### RECORD SET

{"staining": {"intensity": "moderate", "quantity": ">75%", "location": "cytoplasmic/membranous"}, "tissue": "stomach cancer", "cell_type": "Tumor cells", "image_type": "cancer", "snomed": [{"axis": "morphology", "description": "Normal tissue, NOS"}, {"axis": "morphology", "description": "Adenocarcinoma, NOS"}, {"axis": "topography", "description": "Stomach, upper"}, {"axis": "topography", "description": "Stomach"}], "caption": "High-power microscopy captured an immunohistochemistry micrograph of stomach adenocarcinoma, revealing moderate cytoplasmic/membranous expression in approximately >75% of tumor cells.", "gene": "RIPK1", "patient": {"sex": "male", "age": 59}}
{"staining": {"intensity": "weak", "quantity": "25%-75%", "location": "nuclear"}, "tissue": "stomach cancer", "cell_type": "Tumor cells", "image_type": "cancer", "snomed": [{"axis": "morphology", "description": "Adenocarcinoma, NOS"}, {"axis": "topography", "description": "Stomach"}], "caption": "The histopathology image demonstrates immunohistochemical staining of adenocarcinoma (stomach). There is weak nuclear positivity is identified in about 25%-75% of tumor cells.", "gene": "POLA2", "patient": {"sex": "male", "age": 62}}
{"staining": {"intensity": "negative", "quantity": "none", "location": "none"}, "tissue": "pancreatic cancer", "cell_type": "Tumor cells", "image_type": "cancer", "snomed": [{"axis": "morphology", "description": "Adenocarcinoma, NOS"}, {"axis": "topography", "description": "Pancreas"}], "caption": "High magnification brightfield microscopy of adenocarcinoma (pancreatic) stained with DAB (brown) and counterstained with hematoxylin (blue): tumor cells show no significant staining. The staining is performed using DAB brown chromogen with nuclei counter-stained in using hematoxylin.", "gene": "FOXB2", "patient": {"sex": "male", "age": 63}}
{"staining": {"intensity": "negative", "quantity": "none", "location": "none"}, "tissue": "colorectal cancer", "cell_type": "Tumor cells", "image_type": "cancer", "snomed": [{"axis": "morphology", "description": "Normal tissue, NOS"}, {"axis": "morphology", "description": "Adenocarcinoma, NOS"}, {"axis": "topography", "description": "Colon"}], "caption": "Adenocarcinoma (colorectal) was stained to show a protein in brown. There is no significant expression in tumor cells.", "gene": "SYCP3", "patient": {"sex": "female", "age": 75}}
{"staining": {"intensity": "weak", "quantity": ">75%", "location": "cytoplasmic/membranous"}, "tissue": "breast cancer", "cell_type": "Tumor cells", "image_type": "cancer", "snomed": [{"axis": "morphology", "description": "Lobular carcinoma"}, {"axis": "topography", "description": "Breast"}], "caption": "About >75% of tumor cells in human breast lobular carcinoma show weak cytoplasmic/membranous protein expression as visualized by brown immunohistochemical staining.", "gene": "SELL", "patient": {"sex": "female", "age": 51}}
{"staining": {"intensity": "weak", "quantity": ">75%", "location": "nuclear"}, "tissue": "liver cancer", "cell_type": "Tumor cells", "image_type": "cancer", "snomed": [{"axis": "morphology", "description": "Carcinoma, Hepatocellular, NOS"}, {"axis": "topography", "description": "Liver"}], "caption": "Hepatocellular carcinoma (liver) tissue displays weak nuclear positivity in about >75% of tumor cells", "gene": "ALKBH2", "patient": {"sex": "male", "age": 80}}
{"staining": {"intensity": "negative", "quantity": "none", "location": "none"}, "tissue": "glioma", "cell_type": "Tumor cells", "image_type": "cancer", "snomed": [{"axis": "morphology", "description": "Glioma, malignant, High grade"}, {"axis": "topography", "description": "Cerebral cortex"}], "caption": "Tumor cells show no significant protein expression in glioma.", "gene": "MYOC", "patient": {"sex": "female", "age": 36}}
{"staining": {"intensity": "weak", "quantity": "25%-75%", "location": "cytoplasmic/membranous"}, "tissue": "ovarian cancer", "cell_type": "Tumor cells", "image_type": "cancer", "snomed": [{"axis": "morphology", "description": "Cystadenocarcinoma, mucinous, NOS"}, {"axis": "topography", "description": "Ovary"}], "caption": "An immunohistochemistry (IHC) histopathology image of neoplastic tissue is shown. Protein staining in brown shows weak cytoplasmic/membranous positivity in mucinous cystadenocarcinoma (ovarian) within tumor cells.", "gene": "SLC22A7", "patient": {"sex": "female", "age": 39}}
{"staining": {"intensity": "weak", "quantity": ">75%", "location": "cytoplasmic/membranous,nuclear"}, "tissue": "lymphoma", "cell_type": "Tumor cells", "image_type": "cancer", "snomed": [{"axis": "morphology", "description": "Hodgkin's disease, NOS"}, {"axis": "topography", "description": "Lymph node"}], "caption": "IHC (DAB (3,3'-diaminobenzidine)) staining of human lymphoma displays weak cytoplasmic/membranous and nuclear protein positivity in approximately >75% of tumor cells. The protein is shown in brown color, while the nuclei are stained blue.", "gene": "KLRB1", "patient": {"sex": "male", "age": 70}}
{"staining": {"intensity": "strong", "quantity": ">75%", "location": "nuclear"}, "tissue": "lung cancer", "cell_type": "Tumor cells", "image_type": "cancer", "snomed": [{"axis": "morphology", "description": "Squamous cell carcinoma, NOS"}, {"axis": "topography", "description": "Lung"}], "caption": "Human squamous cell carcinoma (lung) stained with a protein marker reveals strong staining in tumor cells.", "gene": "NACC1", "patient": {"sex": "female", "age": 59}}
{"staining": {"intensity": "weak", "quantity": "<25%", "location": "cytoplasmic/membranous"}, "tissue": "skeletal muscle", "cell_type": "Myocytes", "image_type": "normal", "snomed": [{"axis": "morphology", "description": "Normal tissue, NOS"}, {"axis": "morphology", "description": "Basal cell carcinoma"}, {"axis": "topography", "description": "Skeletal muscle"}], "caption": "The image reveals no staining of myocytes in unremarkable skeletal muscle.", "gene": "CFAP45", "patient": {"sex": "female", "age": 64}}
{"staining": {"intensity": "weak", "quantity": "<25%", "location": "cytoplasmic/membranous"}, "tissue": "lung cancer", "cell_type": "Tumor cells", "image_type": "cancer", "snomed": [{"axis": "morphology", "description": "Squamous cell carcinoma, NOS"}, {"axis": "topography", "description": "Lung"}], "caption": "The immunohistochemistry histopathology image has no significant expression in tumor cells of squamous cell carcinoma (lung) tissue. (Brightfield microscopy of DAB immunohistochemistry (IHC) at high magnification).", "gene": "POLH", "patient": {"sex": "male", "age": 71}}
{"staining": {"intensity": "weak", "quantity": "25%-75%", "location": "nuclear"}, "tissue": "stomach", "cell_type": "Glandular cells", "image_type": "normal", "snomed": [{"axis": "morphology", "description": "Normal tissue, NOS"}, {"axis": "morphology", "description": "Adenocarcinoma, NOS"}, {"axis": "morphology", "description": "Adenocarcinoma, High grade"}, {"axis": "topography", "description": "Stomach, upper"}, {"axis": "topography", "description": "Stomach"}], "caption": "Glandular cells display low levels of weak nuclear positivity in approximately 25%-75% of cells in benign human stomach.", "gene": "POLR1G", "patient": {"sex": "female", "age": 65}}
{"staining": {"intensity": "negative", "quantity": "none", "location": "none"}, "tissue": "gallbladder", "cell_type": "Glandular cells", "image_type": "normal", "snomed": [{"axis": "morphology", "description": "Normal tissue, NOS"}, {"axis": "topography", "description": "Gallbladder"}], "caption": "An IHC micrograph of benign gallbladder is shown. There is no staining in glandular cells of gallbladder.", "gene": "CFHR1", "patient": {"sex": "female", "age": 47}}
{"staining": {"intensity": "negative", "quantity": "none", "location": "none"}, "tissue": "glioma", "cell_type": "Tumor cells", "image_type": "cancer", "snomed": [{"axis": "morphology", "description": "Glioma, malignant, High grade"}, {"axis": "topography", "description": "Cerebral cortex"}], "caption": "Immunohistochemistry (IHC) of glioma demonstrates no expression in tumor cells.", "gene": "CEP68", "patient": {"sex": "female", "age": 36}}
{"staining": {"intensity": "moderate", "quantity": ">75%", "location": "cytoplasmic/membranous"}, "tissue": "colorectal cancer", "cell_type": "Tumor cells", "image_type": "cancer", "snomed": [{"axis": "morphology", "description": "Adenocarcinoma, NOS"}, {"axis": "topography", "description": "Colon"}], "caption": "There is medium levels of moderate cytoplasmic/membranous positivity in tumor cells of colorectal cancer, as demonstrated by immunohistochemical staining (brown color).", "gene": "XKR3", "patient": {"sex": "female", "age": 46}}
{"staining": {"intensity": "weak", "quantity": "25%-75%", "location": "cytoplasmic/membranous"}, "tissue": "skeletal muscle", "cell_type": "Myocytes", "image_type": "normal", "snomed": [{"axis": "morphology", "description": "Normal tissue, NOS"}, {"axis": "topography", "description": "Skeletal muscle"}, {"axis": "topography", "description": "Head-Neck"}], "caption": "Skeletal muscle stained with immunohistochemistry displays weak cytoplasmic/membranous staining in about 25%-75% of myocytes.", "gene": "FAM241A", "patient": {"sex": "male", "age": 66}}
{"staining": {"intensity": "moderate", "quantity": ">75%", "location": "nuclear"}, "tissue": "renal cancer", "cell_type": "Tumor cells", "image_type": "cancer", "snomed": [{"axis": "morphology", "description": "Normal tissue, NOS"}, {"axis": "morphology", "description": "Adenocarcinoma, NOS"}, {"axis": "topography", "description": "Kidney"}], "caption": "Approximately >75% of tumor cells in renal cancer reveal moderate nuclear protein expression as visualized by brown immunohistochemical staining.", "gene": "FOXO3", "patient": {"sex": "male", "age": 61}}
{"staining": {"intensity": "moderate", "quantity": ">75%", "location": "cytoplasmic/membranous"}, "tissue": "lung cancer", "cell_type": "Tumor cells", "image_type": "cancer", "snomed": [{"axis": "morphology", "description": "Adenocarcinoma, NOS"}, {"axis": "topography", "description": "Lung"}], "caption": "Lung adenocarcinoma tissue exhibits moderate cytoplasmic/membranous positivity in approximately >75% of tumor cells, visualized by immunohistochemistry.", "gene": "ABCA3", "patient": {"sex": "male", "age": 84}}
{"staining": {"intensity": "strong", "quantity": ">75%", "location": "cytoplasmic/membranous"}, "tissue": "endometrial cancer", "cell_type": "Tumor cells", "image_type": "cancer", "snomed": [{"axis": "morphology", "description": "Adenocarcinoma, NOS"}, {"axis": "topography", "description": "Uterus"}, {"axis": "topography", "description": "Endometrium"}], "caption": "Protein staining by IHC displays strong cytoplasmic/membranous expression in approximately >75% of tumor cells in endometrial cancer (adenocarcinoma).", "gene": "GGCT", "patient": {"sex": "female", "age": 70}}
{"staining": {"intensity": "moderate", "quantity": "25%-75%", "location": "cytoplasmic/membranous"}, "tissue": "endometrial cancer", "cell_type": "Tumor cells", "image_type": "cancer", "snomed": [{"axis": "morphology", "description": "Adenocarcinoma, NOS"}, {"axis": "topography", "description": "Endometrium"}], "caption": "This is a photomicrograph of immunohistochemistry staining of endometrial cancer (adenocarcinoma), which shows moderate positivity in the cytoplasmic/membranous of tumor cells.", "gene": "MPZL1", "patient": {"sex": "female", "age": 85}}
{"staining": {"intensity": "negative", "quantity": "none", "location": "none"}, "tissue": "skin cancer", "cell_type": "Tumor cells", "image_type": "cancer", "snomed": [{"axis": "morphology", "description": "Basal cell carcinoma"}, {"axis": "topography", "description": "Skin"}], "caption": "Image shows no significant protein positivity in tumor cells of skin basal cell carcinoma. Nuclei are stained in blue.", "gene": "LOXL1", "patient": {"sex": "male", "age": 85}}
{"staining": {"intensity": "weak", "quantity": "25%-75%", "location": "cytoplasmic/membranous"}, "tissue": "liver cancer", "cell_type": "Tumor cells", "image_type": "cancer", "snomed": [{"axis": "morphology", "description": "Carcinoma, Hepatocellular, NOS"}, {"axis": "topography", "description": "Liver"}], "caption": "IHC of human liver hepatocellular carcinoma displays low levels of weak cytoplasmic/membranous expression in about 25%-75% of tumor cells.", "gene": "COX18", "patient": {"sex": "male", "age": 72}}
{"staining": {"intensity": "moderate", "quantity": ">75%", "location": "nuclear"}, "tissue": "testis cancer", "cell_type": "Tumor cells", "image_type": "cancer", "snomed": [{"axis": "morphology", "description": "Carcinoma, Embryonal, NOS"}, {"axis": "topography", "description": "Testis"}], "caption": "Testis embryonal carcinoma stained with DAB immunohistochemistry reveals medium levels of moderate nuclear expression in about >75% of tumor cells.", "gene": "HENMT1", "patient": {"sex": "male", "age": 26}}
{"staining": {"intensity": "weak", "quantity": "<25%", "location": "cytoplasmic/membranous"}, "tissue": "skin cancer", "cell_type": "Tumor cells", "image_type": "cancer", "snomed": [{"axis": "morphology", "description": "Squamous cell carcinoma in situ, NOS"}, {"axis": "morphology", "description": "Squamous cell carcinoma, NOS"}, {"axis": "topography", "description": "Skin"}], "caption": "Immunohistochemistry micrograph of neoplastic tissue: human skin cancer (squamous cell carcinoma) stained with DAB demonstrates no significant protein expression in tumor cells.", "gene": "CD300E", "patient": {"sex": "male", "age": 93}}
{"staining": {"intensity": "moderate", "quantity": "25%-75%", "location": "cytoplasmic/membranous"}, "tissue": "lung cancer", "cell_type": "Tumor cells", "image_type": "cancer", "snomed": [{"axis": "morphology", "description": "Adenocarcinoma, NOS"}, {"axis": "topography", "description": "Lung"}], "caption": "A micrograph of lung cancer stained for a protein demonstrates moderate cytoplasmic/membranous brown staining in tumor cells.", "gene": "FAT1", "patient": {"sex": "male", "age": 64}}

### WHAT YOU SHOULD DO
Show me all lines in the records that contain "Myocytes".

### RESPONSE
{"staining": {"intensity": "weak", "quantity": "<25%", "location": "cytoplasmic/membranous"}, "tissue": "skeletal muscle", "cell_type": "Myocytes", "image_type": "normal", "snomed": [{"axis": "morphology", "description": "Normal tissue, NOS"}, {"axis": "morphology", "description": "Basal cell carcinoma"}, {"axis": "topography", "description": "Skeletal muscle"}], "caption": "The image reveals no staining of myocytes in unremarkable skeletal muscle.", "gene": "CFAP45", "patient": {"sex": "female", "age": 64}}
{"staining": {"intensity": "weak", "quantity": "25%-75%", "location": "cytoplasmic/membranous"}, "tissue": "skeletal muscle", "cell_type": "Myocytes", "image_type": "normal", "snomed": [{"axis": "morphology", "description": "Normal tissue, NOS"}, {"axis": "topography", "description": "Skeletal muscle"}, {"axis": "topography", "description": "Head-Neck"}], "caption": "Skeletal muscle stained with immunohistochemistry displays weak cytoplasmic/membranous staining in about 25%-75% of myocytes.", "gene": "FAM241A", "patient": {"sex": "male", "age": 66}}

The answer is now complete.